**Description of the task:** In the listing below, find the line containing "stormarnjonas" and the line containing "cette marketplace...". Repeat exactly those two lines and every line between them.

*** Opening Input data ***

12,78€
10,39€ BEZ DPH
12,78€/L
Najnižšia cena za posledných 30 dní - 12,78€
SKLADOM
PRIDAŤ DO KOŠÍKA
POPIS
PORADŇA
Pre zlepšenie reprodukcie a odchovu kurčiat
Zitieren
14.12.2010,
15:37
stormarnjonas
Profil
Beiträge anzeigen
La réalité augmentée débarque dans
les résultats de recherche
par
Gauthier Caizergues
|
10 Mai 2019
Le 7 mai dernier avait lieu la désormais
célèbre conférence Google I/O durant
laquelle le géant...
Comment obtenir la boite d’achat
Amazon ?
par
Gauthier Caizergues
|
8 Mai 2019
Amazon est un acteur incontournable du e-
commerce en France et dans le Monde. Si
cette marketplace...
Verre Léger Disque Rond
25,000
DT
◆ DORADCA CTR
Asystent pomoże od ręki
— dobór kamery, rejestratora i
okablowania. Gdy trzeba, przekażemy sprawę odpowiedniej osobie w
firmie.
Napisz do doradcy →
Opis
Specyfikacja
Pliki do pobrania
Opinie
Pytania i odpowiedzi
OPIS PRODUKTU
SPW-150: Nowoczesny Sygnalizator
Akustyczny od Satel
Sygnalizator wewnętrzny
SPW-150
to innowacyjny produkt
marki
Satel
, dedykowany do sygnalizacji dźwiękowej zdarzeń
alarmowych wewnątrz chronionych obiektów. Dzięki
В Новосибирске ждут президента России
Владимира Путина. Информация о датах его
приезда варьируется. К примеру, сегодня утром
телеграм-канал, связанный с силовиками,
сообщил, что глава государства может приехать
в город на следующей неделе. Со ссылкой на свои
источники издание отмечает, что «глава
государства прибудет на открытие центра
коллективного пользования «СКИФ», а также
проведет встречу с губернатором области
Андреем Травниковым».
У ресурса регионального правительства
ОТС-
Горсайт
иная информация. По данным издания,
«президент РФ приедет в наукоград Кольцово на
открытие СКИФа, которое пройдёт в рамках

*** Closing Input data ***

**Answer:**
stormarnjonas
Profil
Beiträge anzeigen
La réalité augmentée débarque dans
les résultats de recherche
par
Gauthier Caizergues
|
10 Mai 2019
Le 7 mai dernier avait lieu la désormais
célèbre conférence Google I/O durant
laquelle le géant...
Comment obtenir la boite d’achat
Amazon ?
par
Gauthier Caizergues
|
8 Mai 2019
Amazon est un acteur incontournable du e-
commerce en France et dans le Monde. Si
cette marketplace...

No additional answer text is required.